Style
Now that the time-honored tradition of griping about academic prose style has, once again, reared its head (see, e.g., discussions here and here), I find myself feeling a trifle curious: who are the good writers? And what do we mean when we say an academic text is well-written? After all, unlike fiction, a monograph or general survey is (one hopes) about something--and most of us would, I suspect, sacrifice a style-rich but content-poor example of academic prose to something quite the opposite. Edward Said, after all, was a fine stylist, but I haven't noticed a groundswell of support for him on that accord. Among literary critics still alive and kicking, Nina Baym, Terry Castle, Claude Rawson, Elaine Showalter, and Judith Wilt all write crisp prose. And I have a penchant for that variety of English academic style characterized by both irony and abrupt shifts from formal to colloquial registers. (It's impossible not to chuckle when, in the "recommended reading" section of God's Last Words, David Katz wryly suggests that we read an "obscure book" by...David Katz.)
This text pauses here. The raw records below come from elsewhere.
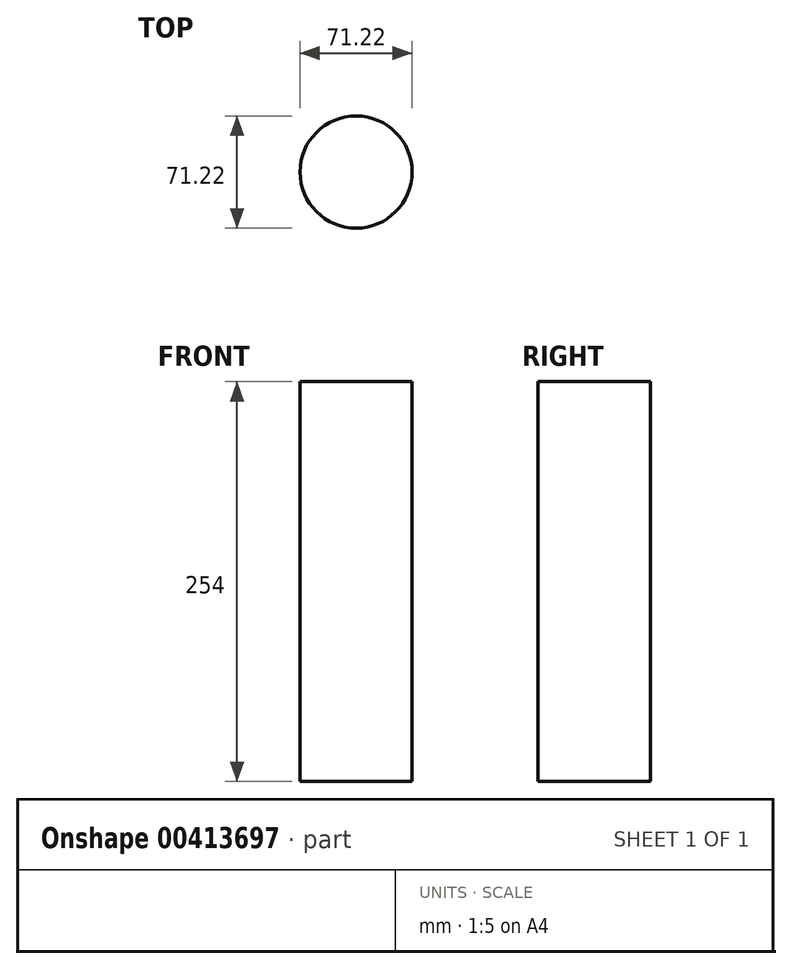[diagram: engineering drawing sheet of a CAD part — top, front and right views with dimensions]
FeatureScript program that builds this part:
annotation { "Feature Type Name" : "Feature", "Feature Type Description" : "" }
export const myFeature = defineFeature(function(context is Context, id is Id, definition is map)
    precondition{}
    {
        {
            var Q0;
            Q0=qCreatedBy(makeId("Top.planeOp"),FACE);
            var sketch = newSketch(context, id + "F0", { "sketchPlane" : qUnion([Q0])});
            skCircle(sketch, "E0", {"center": v(0, 0) * mm, "radius": 35.6 * mm});
            skSolve(sketch);
        }
        {
            var Q0;
            Q0=makeQuery(id+"F0.imprint","IMPRINT",FACE,{"disambiguationData":[TD([[makeQuery(id+"F0.imprint","IMPRINT",EDGE,{"derivedFrom":sQuery(id+"F0.wireOp",EDGE,"E0")}),1.0]])]});
            var Q1;
            Q1=sQuery(id+"F0.wireOp",EDGE,"E0");
            extrude(context, id + "F1", {"entities" : qUnion([Q0]), "surfaceEntities" : qUnion([Q1]), "depth" : 254 * mm});
        }
    });
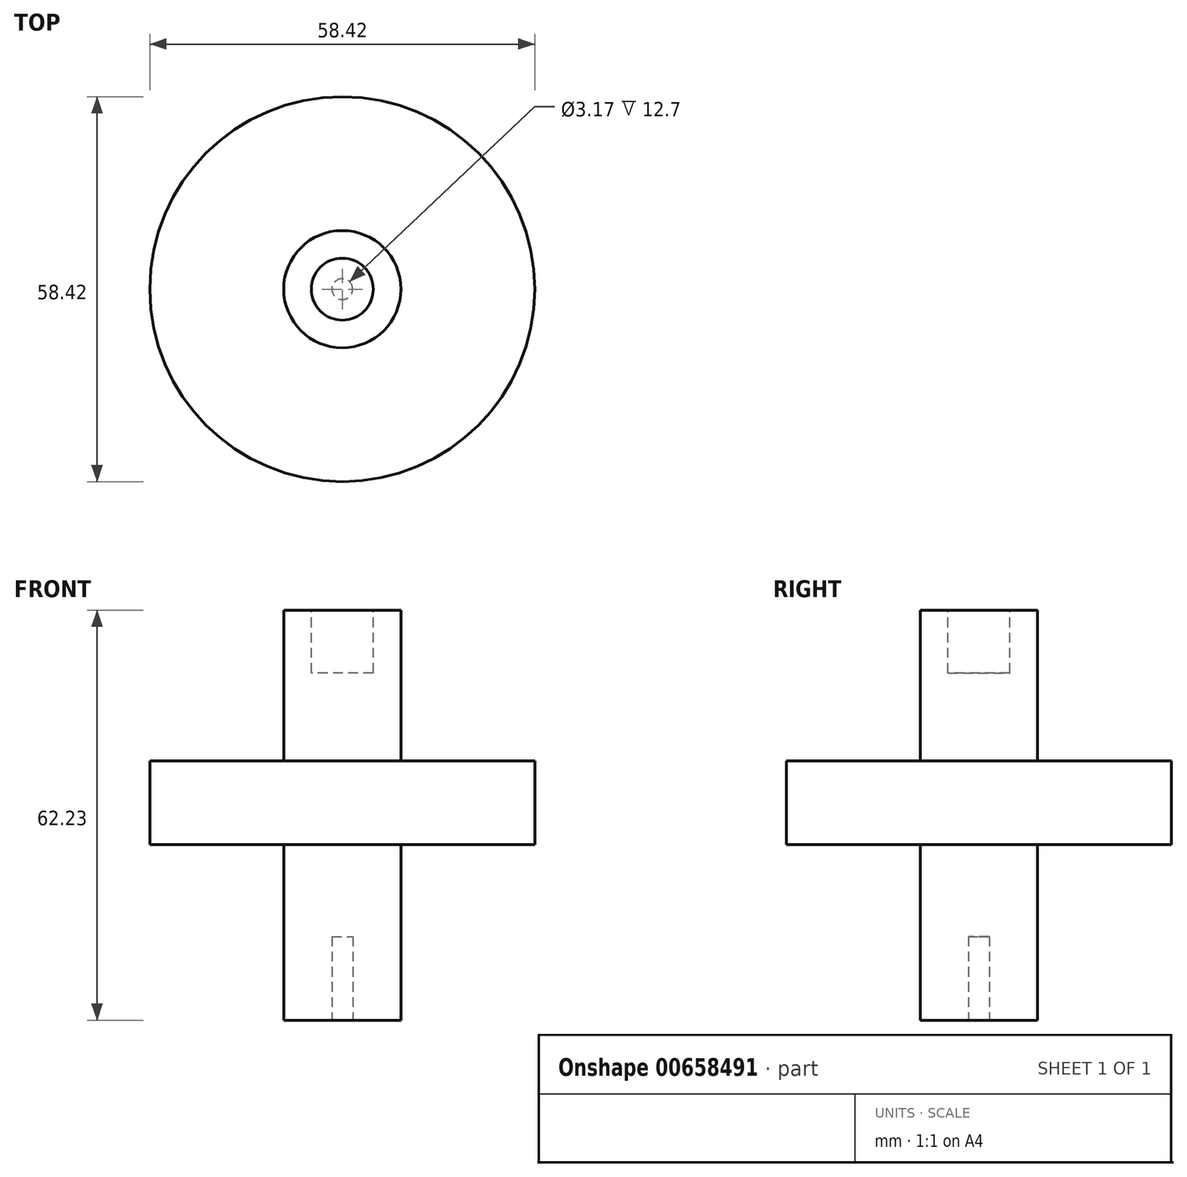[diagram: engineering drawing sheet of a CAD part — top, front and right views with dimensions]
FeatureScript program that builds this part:
annotation { "Feature Type Name" : "Feature", "Feature Type Description" : "" }
export const myFeature = defineFeature(function(context is Context, id is Id, definition is map)
    precondition{}
    {
        {
            var Q0;
            Q0=qCreatedBy(makeId("Front.planeOp"),FACE);
            var sketch = newSketch(context, id + "F0", { "sketchPlane" : qUnion([Q0])});
            skLineSegment(sketch, "E0", {"start": v(0, 0) * mm, "end": v(8.9, 0) * mm});
            skLineSegment(sketch, "E1", {"start": v(8.9, 0) * mm, "end": v(8.9, 39.37) * mm});
            skLineSegment(sketch, "E2", {"start": v(8.9, 39.37) * mm, "end": v(29.21, 39.37) * mm});
            skLineSegment(sketch, "E3", {"start": v(29.21, 26.67) * mm, "end": v(29.21, 39.37) * mm});
            skLineSegment(sketch, "E4", {"start": v(29.21, 26.67) * mm, "end": v(8.9, 26.67) * mm});
            skLineSegment(sketch, "E5", {"start": v(8.9, 26.67) * mm, "end": v(8.9, 62.23) * mm});
            skLineSegment(sketch, "E6", {"start": v(8.9, 62.23) * mm, "end": v(0, 62.23) * mm});
            skLineSegment(sketch, "E7", {"start": v(0, 62.23) * mm, "end": v(0, 0) * mm});
            skSolve(sketch);
        }
        {
            var Q0;
            Q0=qSketchRegion(id+"F0",true);
            var Q1;
            Q1=sQuery(id+"F0.wireOp",EDGE,"E7");
            revolve(context, id + "F1", {"entities" : qUnion([Q0]), "axis" : qUnion([Q1]), "revolveType" : RevolveType.FULL});
        }
        {
            var Q0;
            Q0=makeQuery(id+"F1.opRevolve","SWEPT_FACE",FACE,{"disambiguationData":[OSD([sQuery(id+"F0.wireOp",EDGE,"E6")])]});
            var sketch = newSketch(context, id + "F2", { "sketchPlane" : qUnion([Q0])});
            skCircle(sketch, "E8", {"center": v(0, 0) * mm, "radius": 4.7 * mm});
            skSolve(sketch);
        }
        {
            var Q0;
            Q0=qSketchRegion(id+"F2",true);
            extrude(context, id + "F3", {"entities" : qUnion([Q0]), "operationType" : NewBodyOperationType.REMOVE, "oppositeDirection" : true, "depth" : 9.52 * mm, "offsetDistance" : 25.4 * mm});
        }
        {
            var Q0;
            Q0=makeQuery(id+"F1.opRevolve","SWEPT_FACE",FACE,{"disambiguationData":[OSD([sQuery(id+"F0.wireOp",EDGE,"E0")])]});
            var sketch = newSketch(context, id + "F4", { "sketchPlane" : qUnion([Q0])});
            skCircle(sketch, "E9", {"center": v(0, 0) * mm, "radius": 1.59 * mm});
            skSolve(sketch);
        }
        {
            var Q0;
            Q0=qSketchRegion(id+"F4",true);
            extrude(context, id + "F5", {"entities" : qUnion([Q0]), "operationType" : NewBodyOperationType.REMOVE, "oppositeDirection" : true, "depth" : 12.7 * mm, "offsetDistance" : 25.4 * mm});
        }
    });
Some complaints about jargon seem to be more about unfamiliar technical terms than an excess thereof. I'm the first person to admit that advanced scholarship on prosody often inspires me with a burning desire to go curl up in the fetal position. "Can we credit the non-phonetician listener with utilising such evasive phonetic cues as phoneme prolongation, glottal stop, or the absence of coarticulation in the processing of the rhythmical performance of poetry?" Good question, that. Similarly, my attempt several years ago to read T. F. Torrance's Scottish Theology foundered dreadfully on his cheerful assumption that he didn't need to define terms like federal theology (scroll down). In both cases, my ignorance is/was at issue, not the jargon. When I complain about English academic prose, I'm more likely to be grumbling about passive voice clotted with nominalized verbs than about jargon-stuffed sentences ("the subjective heteronormativity of post-post-colonial fragmented national identities"*). The latter are more likely to occur in "straight" theory--not surprisingly, since literary theory can easily slouch off into abstractions--whereas the former tend to crop up in literary criticism proper.
Back to the question. Who writes well?
*--Yes, I made that up. No, I have no idea what it means. But it sure sounds awful, whatever it is.